§ **Task directions**
In the Super Monkey Ball review, write out the portion that begins at the words "Monkey Ball in" and stops after the words "all that’s included.", swapping "Amusement Vision" for "Sega".

§ **Text passage**
>>>>
Spend 30+ hours with a monkey in a ball could drive a person insane. Billy rips into Super Monkey Ball and delivers his verdict on the game...
Marble Madness. That’s the first thing most people think of when they see Super Monkey Ball. I know those are the first words that came out of my mouth when I saw a screen shot of it. Back in the day, I was a huge Marble Madness fan and dumped many a quarter into MM machines. After sinking 30 hours into Super Monkey Ball, I’ve come to the conclusion that once in while, it’s really nice to have that old school feeling back once again.
I was up until 5am playing Monkey Ball last night... the second time this week. Last night, I was alone playing Billiards, and the night before I was with two friends playing Golf. This game can be beyond addictive. And notice I haven’t even mentioned the arcade level at all. Is it lame? No. Not at all. But it’s only one game in a pile of excellent games Sega’s crammed in this disc.
The action generally revolves around your monkey in a transparent ball. Which game you decide to play is up to you. There’s the regular Arcade mode where you have to maneuver your ball through each “floor” or level to get to the goal. The gameplay goes back to the roots of gaming. Get from point A to point B without dying, in this case falling of the edge. The first couple of levels are easy, but when you get to the later levels in the advanced or expert areas, you’ll be pulling your hair out while to your monkey constantly teeters on the edge of death. I have yet to beat the advanced or expert modes, but I keep coming back for more. Why? Because this arcade perfect port requires no quarters.
Monkey Ball in the arcade just gives you that portion of the game, but the “Super” added to it for the GameCube version is for all the added Party and Mini games Amusement Vision has added to Super Monkey Ball. “Super” is an understatement. Here’s all that’s included.
<<<<
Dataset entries
>>>>
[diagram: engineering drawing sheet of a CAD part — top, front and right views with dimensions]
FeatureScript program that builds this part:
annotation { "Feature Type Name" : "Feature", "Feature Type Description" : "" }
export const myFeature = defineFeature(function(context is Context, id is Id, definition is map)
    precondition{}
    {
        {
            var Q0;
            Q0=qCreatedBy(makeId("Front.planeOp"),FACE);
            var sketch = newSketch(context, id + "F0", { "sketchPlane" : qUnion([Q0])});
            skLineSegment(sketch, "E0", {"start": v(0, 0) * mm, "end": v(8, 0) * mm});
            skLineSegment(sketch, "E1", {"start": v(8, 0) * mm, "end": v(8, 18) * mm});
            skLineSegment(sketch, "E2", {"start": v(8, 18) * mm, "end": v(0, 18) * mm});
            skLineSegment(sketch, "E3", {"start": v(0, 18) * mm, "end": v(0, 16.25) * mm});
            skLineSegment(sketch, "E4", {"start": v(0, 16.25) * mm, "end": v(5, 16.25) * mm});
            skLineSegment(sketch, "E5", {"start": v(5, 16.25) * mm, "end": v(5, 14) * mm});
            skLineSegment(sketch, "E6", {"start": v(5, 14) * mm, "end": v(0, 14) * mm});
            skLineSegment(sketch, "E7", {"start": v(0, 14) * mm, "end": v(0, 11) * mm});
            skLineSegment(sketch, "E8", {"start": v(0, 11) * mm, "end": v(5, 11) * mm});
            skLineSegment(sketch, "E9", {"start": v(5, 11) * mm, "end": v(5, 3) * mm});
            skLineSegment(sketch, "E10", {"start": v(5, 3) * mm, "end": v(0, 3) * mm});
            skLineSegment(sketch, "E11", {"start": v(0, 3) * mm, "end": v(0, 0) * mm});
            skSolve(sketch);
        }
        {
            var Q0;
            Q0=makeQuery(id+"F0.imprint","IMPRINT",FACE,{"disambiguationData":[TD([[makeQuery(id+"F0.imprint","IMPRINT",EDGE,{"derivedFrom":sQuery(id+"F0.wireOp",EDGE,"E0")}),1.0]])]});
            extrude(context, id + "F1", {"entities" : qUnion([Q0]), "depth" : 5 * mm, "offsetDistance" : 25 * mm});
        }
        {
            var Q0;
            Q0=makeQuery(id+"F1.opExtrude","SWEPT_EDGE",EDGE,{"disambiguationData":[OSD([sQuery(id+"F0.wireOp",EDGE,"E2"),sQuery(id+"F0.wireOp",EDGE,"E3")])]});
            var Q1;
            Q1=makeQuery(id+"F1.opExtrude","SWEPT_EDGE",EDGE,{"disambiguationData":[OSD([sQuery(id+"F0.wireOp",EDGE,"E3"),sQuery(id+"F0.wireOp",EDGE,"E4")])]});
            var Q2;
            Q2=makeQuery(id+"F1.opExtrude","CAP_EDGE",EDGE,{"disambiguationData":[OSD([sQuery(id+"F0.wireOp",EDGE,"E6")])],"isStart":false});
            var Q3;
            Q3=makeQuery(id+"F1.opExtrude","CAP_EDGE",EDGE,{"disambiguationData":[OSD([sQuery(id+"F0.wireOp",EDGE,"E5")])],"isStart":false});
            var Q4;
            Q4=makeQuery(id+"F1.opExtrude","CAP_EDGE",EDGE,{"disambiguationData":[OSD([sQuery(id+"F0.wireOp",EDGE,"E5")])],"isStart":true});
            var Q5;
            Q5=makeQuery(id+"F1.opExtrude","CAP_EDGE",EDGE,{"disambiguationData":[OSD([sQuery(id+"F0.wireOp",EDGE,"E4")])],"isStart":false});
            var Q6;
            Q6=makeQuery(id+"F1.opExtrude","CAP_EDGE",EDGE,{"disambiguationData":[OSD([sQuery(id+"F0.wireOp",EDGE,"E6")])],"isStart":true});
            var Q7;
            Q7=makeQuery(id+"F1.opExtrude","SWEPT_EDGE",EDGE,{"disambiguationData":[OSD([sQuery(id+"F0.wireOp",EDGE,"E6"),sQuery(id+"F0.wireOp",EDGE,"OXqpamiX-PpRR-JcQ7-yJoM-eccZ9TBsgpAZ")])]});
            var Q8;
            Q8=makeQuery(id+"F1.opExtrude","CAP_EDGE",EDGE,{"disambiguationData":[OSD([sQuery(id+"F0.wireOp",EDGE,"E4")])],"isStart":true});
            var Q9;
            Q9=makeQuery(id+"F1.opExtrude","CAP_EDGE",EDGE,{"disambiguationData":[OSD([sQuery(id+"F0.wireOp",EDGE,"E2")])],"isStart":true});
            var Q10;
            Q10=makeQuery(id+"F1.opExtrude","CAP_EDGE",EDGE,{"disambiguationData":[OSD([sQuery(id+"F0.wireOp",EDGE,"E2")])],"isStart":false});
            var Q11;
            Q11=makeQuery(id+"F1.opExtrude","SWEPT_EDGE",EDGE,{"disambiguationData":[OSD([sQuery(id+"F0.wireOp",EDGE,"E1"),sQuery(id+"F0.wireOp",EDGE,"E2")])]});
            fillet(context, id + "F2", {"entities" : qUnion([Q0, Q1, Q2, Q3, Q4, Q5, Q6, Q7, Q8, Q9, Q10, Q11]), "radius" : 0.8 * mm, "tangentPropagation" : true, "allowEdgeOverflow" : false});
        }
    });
<<<<
§ **Answer section**
Monkey Ball in the arcade just gives you that portion of the game, but the “Super” added to it for the GameCube version is for all the added Party and Mini games Sega has added to Super Monkey Ball. “Super” is an understatement. Here’s all that’s included.